By eight o’clock there were more tattooed women than I’d ever seen in one place milling inside the gallery and outside on the sidewalk. Models that had worked with the artist I guessed. The story went that he was now being hired to fly all over the world to shoot women in his erotic photographic style. Originally working and based in Baltimore, MD, he now lived on a “farm” in one of those mid western corn states. Iowa was it? I couldn’t remember but he definitely brought the crowd. Skip had been irritated with this guy because at six o’clock, when the doors were supposed to open, the photographer and his assistant were still hanging art. Apparently he had some anxiety issues and was sucking down Mt. Dews all day. I thought the whole scene was comical. Here you had this fairly typical hipster looking guy sporting big ass gold-rimmed Elvis glasses nervously floating around the gallery ordering his assistant to various tasks in an almost whispering, raspy voice while back in Jon and Leigh’s bedroom was his quiet, sly looking girlfriend putting on heavy movie-star eye makeup with Skip’s cat snoozing on the futon. To his credit, I got the sense that this photographer was only as much of a primadonna as it might take to push him from cult star status to something more. It was all too LA yet in a fairly endearing, low-fi kind of DIY-for-porn-star way. The energy was there. That great city, art-scene energy vibe that can be sometimes hard to find out in the country where I live. Not to mention the amazing looking people in all their hipster attire. Flaunting style just to do it.

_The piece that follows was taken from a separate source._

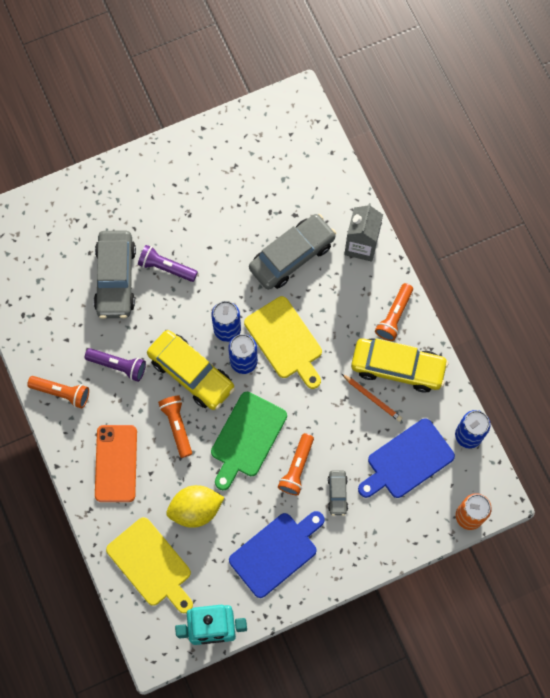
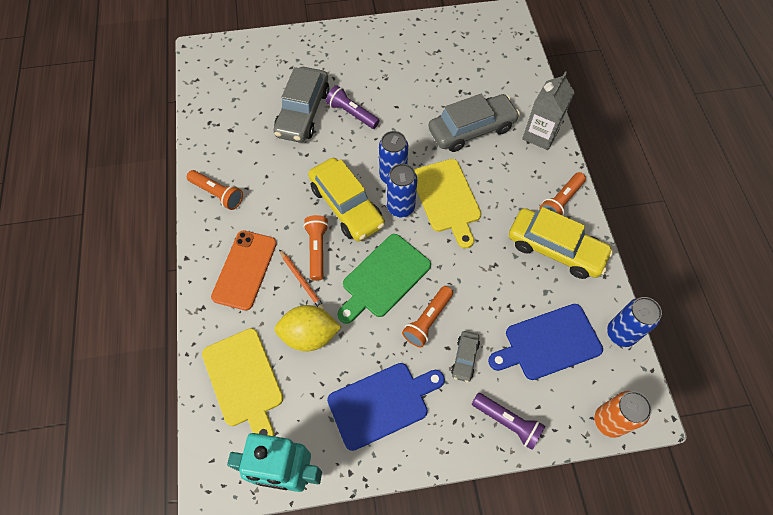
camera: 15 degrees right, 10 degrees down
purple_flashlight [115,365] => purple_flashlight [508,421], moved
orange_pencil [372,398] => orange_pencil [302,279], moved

What a juxtaposed weekend. To think I had spent the morning at a Mennonite farm learning about companion planting in the garden. By ten that night a crew of us headed over to the Barbary Club for the after- gallery party. We had heard some friends of the artist would be spinning reggae and soul records there . I had been skeptical about this part of the night’s events at first but was amazed to find the dimly-lit, dingy bar slammed with people getting down to classic 60’s soul and yes! reggae. I had never been to the Barbary before but felt right at home immediately. It felt like London. I should say it felt like what I imagined a hard-hitting reggae club in London to be like. And what would any London club worth its salt be without a few skinheads dancing solo to the chorus, “I’m a sufferer, a sufferer, a sufferer.”